Page images and extracted text
::::::::
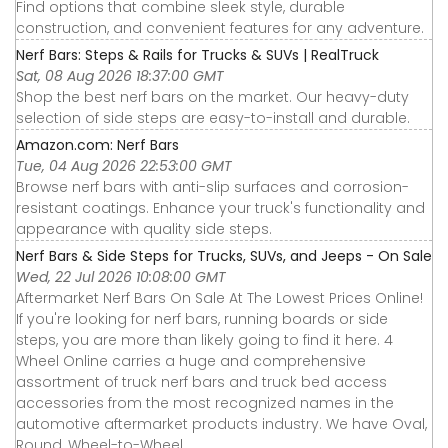
Find options that combine sleek style, durable
construction, and convenient features for any adventure.
Nerf Bars: Steps & Rails for Trucks & SUVs | RealTruck
Sat, 08 Aug 2026 18:37:00 GMT
Shop the best nerf bars on the market. Our heavy-duty
selection of side steps are easy-to-install and durable.
Amazon.com: Nerf Bars
Tue, 04 Aug 2026 22:53:00 GMT
Browse nerf bars with anti-slip surfaces and corrosion-
resistant coatings. Enhance your truck's functionality and
appearance with quality side steps.
Nerf Bars & Side Steps for Trucks, SUVs, and Jeeps - On Sale
Wed, 22 Jul 2026 10:08:00 GMT
Aftermarket Nerf Bars On Sale At The Lowest Prices Online!
If you're looking for nerf bars, running boards or side
steps, you are more than likely going to find it here. 4
Wheel Online carries a huge and comprehensive
assortment of truck nerf bars and truck bed access
accessories from the most recognized names in the
automotive aftermarket products industry. We have Oval,
Round, Wheel-to-Wheel ...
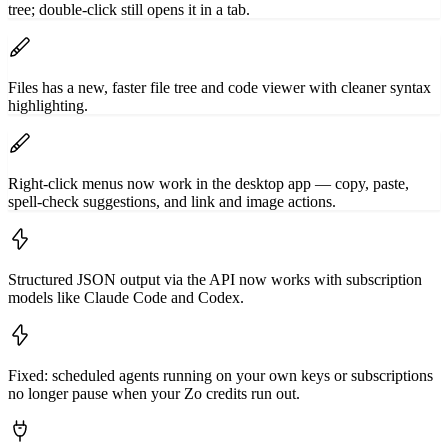
tree; double-click still opens it in a tab.
Files has a new, faster file tree and code viewer with cleaner syntax
highlighting.
Right-click menus now work in the desktop app — copy, paste,
spell-check suggestions, and link and image actions.
Structured JSON output via the API now works with subscription
models like Claude Code and Codex.
Fixed: scheduled agents running on your own keys or subscriptions
no longer pause when your Zo credits run out.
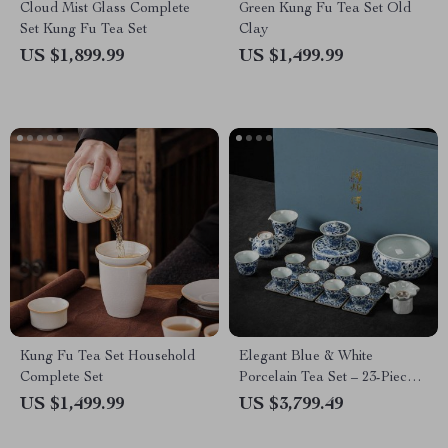
Cloud Mist Glass Complete
Green Kung Fu Tea Set Old
Set Kung Fu Tea Set
Clay
US $1,899.99
US $1,499.99
Kung Fu Tea Set Household
Elegant Blue & White
Complete Set
Porcelain Tea Set – 23-Piece,
Perfect for Home and Office
US $1,499.99
US $3,799.49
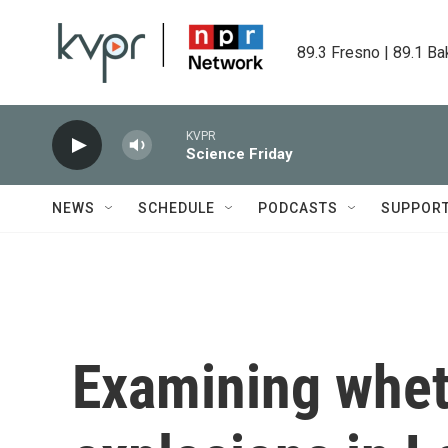
Skip to main content
89.3 Fresno | 89.1 Ba
KVPR
Science Friday
NEWS
SCHEDULE
PODCASTS
SUPPOR
Examining whet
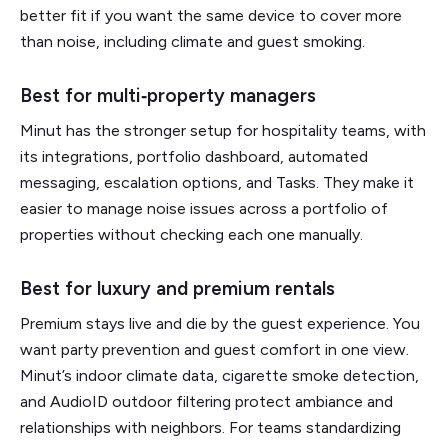
better fit if you want the same device to cover more
than noise, including climate and guest smoking.
Best for multi‑property managers
Minut has the stronger setup for hospitality teams, with
its integrations, portfolio dashboard, automated
messaging, escalation options, and Tasks. They make it
easier to manage noise issues across a portfolio of
properties without checking each one manually.
Best for luxury and premium rentals
Premium stays live and die by the guest experience. You
want party prevention and guest comfort in one view.
Minut’s indoor climate data, cigarette smoke detection,
and AudioID outdoor filtering protect ambiance and
relationships with neighbors. For teams standardizing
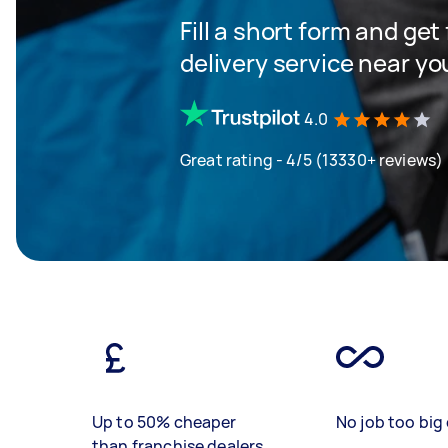
Fill a short form and get
delivery service near yo
4.0
Great rating - 4/5 (13330+ reviews)
Up to 50% cheaper
No job too big 
than franchise dealers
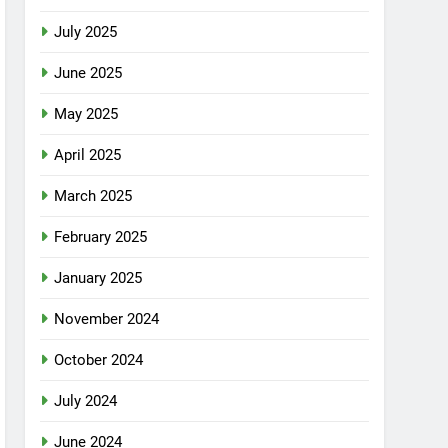
July 2025
June 2025
May 2025
April 2025
March 2025
February 2025
January 2025
November 2024
October 2024
July 2024
June 2024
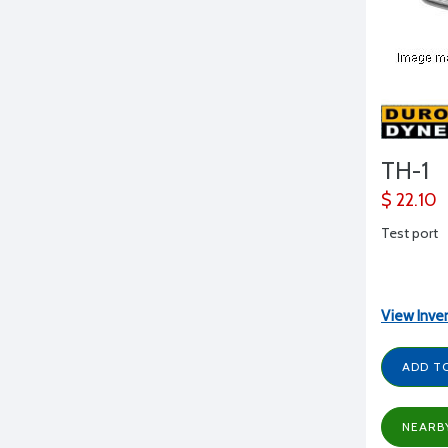
TH-1
$ 22.10
Test port
View Inve
ADD T
NEARB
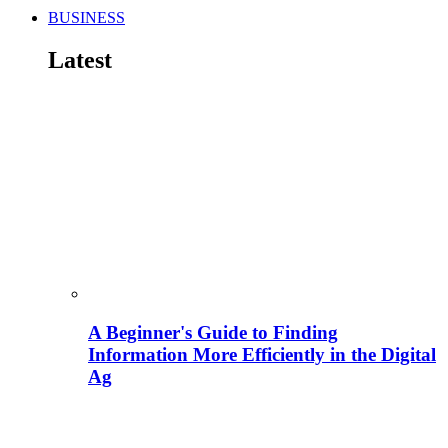
BUSINESS
Latest
A Beginner's Guide to Finding
Information More Efficiently in the Digital
Ag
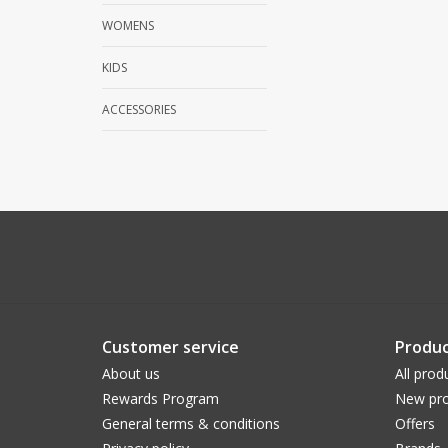
WOMENS
KIDS
ACCESSORIES
Customer service
Produc
About us
All prod
Rewards Program
New pro
General terms & conditions
Offers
::::::::
| Task prompt |
Keep the pictures out and transcribe the entries exactly.

| Exercise response |
Find options that combine sleek style, durable
construction, and convenient features for any adventure.
Nerf Bars: Steps & Rails for Trucks & SUVs | RealTruck
Sat, 08 Aug 2026 18:37:00 GMT
Shop the best nerf bars on the market. Our heavy-duty
selection of side steps are easy-to-install and durable.
Amazon.com: Nerf Bars
Tue, 04 Aug 2026 22:53:00 GMT
Browse nerf bars with anti-slip surfaces and corrosion-
resistant coatings. Enhance your truck's functionality and
appearance with quality side steps.
Nerf Bars & Side Steps for Trucks, SUVs, and Jeeps - On Sale
Wed, 22 Jul 2026 10:08:00 GMT
Aftermarket Nerf Bars On Sale At The Lowest Prices Online!
If you're looking for nerf bars, running boards or side
steps, you are more than likely going to find it here. 4
Wheel Online carries a huge and comprehensive
assortment of truck nerf bars and truck bed access
accessories from the most recognized names in the
automotive aftermarket products industry. We have Oval,
Round, Wheel-to-Wheel ...
tree; double-click still opens it in a tab.
Files has a new, faster file tree and code viewer with cleaner syntax
highlighting.
Right-click menus now work in the desktop app — copy, paste,
spell-check suggestions, and link and image actions.
Structured JSON output via the API now works with subscription
models like Claude Code and Codex.
Fixed: scheduled agents running on your own keys or subscriptions
no longer pause when your Zo credits run out.
Cloud Mist Glass Complete
Green Kung Fu Tea Set Old
Set Kung Fu Tea Set
Clay
US $1,899.99
US $1,499.99
Kung Fu Tea Set Household
Elegant Blue & White
Complete Set
Porcelain Tea Set – 23-Piece,
Perfect for Home and Office
US $1,499.99
US $3,799.49
Skip to main content
89.3 Fresno | 89.1 Ba
KVPR
Science Friday
NEWS
SCHEDULE
PODCASTS
SUPPOR
Examining whet
better fit if you want the same device to cover more
than noise, including climate and guest smoking.
Best for multi‑property managers
Minut has the stronger setup for hospitality teams, with
its integrations, portfolio dashboard, automated
messaging, escalation options, and Tasks. They make it
easier to manage noise issues across a portfolio of
properties without checking each one manually.
Best for luxury and premium rentals
Premium stays live and die by the guest experience. You
want party prevention and guest comfort in one view.
Minut’s indoor climate data, cigarette smoke detection,
and AudioID outdoor filtering protect ambiance and
relationships with neighbors. For teams standardizing
Fill a short form and get
delivery service near yo
4.0
Great rating - 4/5 (13330+ reviews)
Up to 50% cheaper
No job too big 
than franchise dealers
July 2025
June 2025
May 2025
April 2025
March 2025
February 2025
January 2025
November 2024
October 2024
July 2024
June 2024
TH-1
$ 22.10
Test port
View Inve
ADD T
NEARB
BUSINESS
Latest
A Beginner's Guide to Finding
Information More Efficiently in the Digital
Ag
WOMENS
KIDS
ACCESSORIES
Customer service
Produc
About us
All prod
Rewards Program
New pro
General terms & conditions
Offers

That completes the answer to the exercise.